▶ _Extract_:
Country Joe and the Fish
Best known for their anti-Vietnam War anthem "I Feel Like I’m Fixin’ to Die Rag," Country Joe and the Fish were one of the many legendary groups to play at Woodstock. Their three albums, all released in the late sixties, combined folk music with psychedelic rock and jazz. In 2003, drummer Gary Hirsch told rock biographer Scott Benarde that he’d always thought of the group as a Jewish band. Actually, with a Jewish drummer, a Jewish keyboardist, two half-Jewish guitarists, and a bass player whose maternal grandmother was a Jew, the band is officially only 65% Jewish.
Cream
Although the sixties proto-supergroup Cream was technically a trio of non-Jews, their "silent" fourth member was a member of the tribe. Pete Brown grew up Jewish in London. He was a published poet by the time he reached the age of 18; Cream drummer Ginger Baker used to attend his poetry readings, which is how he met the band. Brown collaborated with Cream on many of their songs, including "I Feel Free," "White Room," and "Sunshine of Your Love."
Jim Croce
Like Sammy Davis Jr, Jim Croce is a famous convert. Raised in an Italian Catholic family, Croce horrified his parents when he fell in love with a very young folksinger named Ingrid Jacobson. He converted for her and married her in a traditional Jewish ceremony that was not attended by a single member of his family other than his brother. Croce released two well-received albums and had four hits, including "Bad, Bad Leroy Brown," which went to number one in 1973. Tragically, he died in a plane crash while finishing up a tour for his second record, Life and Times.
Culture Club
Culture Club was hugely popular in its heyday, achieving seven straight Top Ten hits in the UK and six in the States, including "Do You Really Want to Hurt Me?" and "Karma Chameleon." The band’s gender-bending lead singer Boy George (who is not Jewish) has said that the Jewish T. Rex frontman Mark Bolan inspired his own rock star persona; he also played for a while in an early incarnation of Bow Wow Wow after being invited to join the band by the Jewish punk impresario Malcolm McLaren. Culture Club drummer Jon Moss is Jewish. He had previously played with Adam and the Ants and the Damned.
The Cyrkle
The Cyrkle are remembered primarily for two hits: "Red Rubber Ball" and "Turn Down Day." The band formed as the Rhondells at Lafayette College in the early sixties but soon relocated to Greenwich Village and changed its name to Cyrkle on the advice of John Lennon. Cyrkle had two Jewish members, guitarist and pianist Don Danneman and drummer Marty Fried, but it also got by with some help from its Jewish friends, including Paul Simon (who co-wrote "Red Rubber Ball") and Beatles manager Brian Epstein. These connections helped the Cyrkle achieve brief but widespread popularity between 1966 and 1967.

▶ _Apply what you read_:
1) In the band profiles, can you condense the paragraph beginning "Although the sixties proto-supergroup Cream" into a short bulleted list of its main facts?
2) Will you reproduce every line of text from the records below exactly, leaving the pictures out?

▶ _The records_:
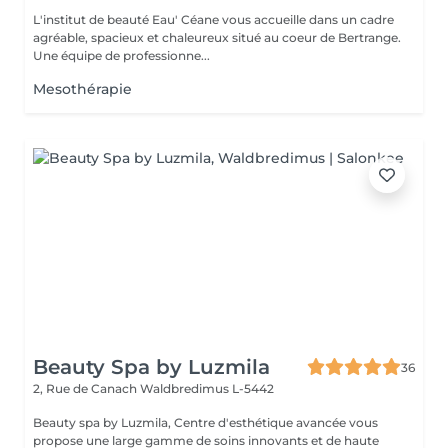
L'institut de beauté Eau' Céane vous accueille dans un cadre
agréable, spacieux et chaleureux situé au coeur de Bertrange.
Une équipe de professionne...
Mesothérapie
Beauty Spa by Luzmila
36
2, Rue de Canach
Waldbredimus L-5442
Beauty spa by Luzmila, Centre d'esthétique avancée vous
propose une large gamme de soins innovants et de haute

▶ _Responses_:
1)
- Cream, a sixties proto-supergroup, was a trio of non-Jews, but its "silent" fourth member was Jewish.
- Pete Brown grew up Jewish in London and was a published poet by age 18.
- Drummer Ginger Baker attended Brown's poetry readings, which is how Brown met the band.
- Brown collaborated with Cream on many songs, including "I Feel Free," "White Room," and "Sunshine of Your Love."

2)
L'institut de beauté Eau' Céane vous accueille dans un cadre
agréable, spacieux et chaleureux situé au coeur de Bertrange.
Une équipe de professionne...
Mesothérapie
Beauty Spa by Luzmila
36
2, Rue de Canach
Waldbredimus L-5442
Beauty spa by Luzmila, Centre d'esthétique avancée vous
propose une large gamme de soins innovants et de haute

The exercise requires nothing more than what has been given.